• [Source extract]
::::::::

The recent announcement that Red Hat will acquire JBoss will have some interesting effects in the open-source application server domain.

Several years ago when Red Hat started to charge for its Linux distribution by-way-of the Red Hat Network, the justification was that the for-cost Red Hat Enterprise Linux (RHEL) distribution was guaranteed to be fully integrated, tested and stable for longer periods of time than the spin-off open-source (free) Fedora distribution. See the official Red Hat comparison below:

https://www.redhat.com/software/rhelorfedora/

Red Hat correctly surmised that commercial companies would be more willing to adopt the Linux operating system if a commercial company stood behind its distribution and indemnified them from potential lawsuits in the future. This was a good thing for the industry and has helped Linux penetrate further into the commercial workplace.

At the same time, Red Hat began to offer additional 'value-added' capabilities for an additional cost. These additional capabilities include: a directory server, a certificate server, an application server, the Global File System (GFS), a cluster suite, and several ‘certified’ stacks of software. See the Red Hat Additional Subscriptions available below:

https://www.redhat.com/solutions/

Taking a look at the for-cost Red Hat Application Server we see that it includes (from the Red Hat website):

  • JOnAS, ObjectWeb's J2EE-certified application server, with Web-based administration
  • Tomcat, the Reference Implementation of Java Servlet 2.4 and Java Server Pages 2.0 technologies
  • Struts, a framework for building Java Web applications
  • Support for all major commercial JVMs (Sun, IBM, and BEA)
  • Support for Oracle, DB2, PostgreSQL, MySQL databases
  • Supporting modules for file uploads, AJP
  • Tutorials for JOnAS and Struts Web application usage with multiple examples

And that it includes most of the commonly used features and functionality found in commercial J2EE application servers:

  • Enterprise application server (JOnAS): EJBs
  • Web application server (Tomcat): JSPs and Servlets
  • Red Hat Developer Suite: Eclipse + Red Hat plug-ins
  • Web services: through AXIS from Apache Jakarta
  • Server management: using JMX (JOnAS/Tomcat)

::::::::

• [Supplied information]

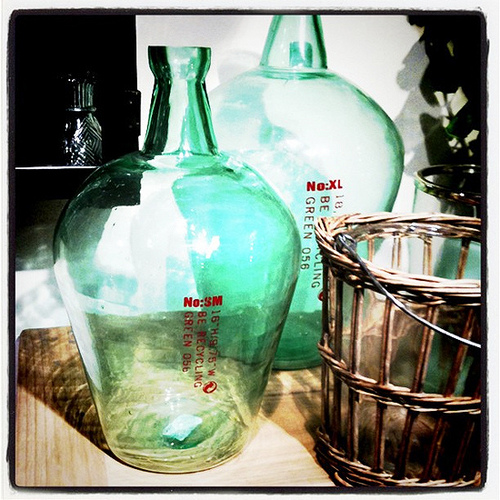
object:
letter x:
[329, 180, 337, 190]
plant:
[407, 14, 486, 216]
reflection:
[67, 151, 196, 257]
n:
[307, 181, 315, 191]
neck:
[141, 77, 214, 153]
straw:
[330, 378, 343, 448]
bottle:
[53, 43, 299, 475]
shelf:
[14, 157, 101, 173]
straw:
[370, 402, 388, 471]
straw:
[420, 412, 448, 482]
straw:
[453, 239, 471, 281]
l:
[338, 180, 343, 189]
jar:
[217, 11, 410, 376]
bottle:
[208, 14, 405, 370]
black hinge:
[112, 90, 141, 136]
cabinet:
[14, 13, 143, 201]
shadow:
[348, 40, 429, 86]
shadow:
[17, 329, 109, 452]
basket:
[311, 212, 481, 489]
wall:
[132, 18, 456, 310]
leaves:
[406, 12, 481, 164]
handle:
[338, 237, 480, 352]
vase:
[61, 72, 106, 166]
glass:
[406, 164, 483, 281]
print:
[183, 296, 222, 394]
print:
[301, 179, 345, 288]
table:
[16, 198, 455, 491]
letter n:
[183, 297, 192, 308]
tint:
[178, 48, 303, 417]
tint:
[347, 81, 403, 211]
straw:
[376, 301, 394, 388]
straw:
[409, 305, 440, 393]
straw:
[346, 284, 363, 375]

::::::::

• [Description of the task] Proceed with the text on Red Hat's acquisition of JBoss, starting right after its last bullet about server management. These records have no connection to the text about Red Hat's acquisition of JBoss.

• [Your response]
  • Scalability: pooling, caching, and storage optimization
  • Messaging and transaction support
  • Load balancing and high availability at the Web and EJB container levels; failover at the Web container level
  • Supports commodity architectures: i386, AMD64/Intel EM64T, Itanium and IBM POWER series 

The JBoss JEMS platform offers all of the above and more. It would seem then, that Red Hat would not continue to support both of these application servers – it would not make good business sense for them to do so. Does it then follow that Red Hat will begin to charge for the JBoss JEMS platform as the new Red Hat Application Server? Here is what Red Hats says in its official announcement of the Definitive Agreement to Acquire JBoss:

"By acquiring JBoss, Red Hat expects to accelerate the shift to service-oriented architectures (SOA), by enabling the next generation of web-enabled applications running on a low-cost, open source platform."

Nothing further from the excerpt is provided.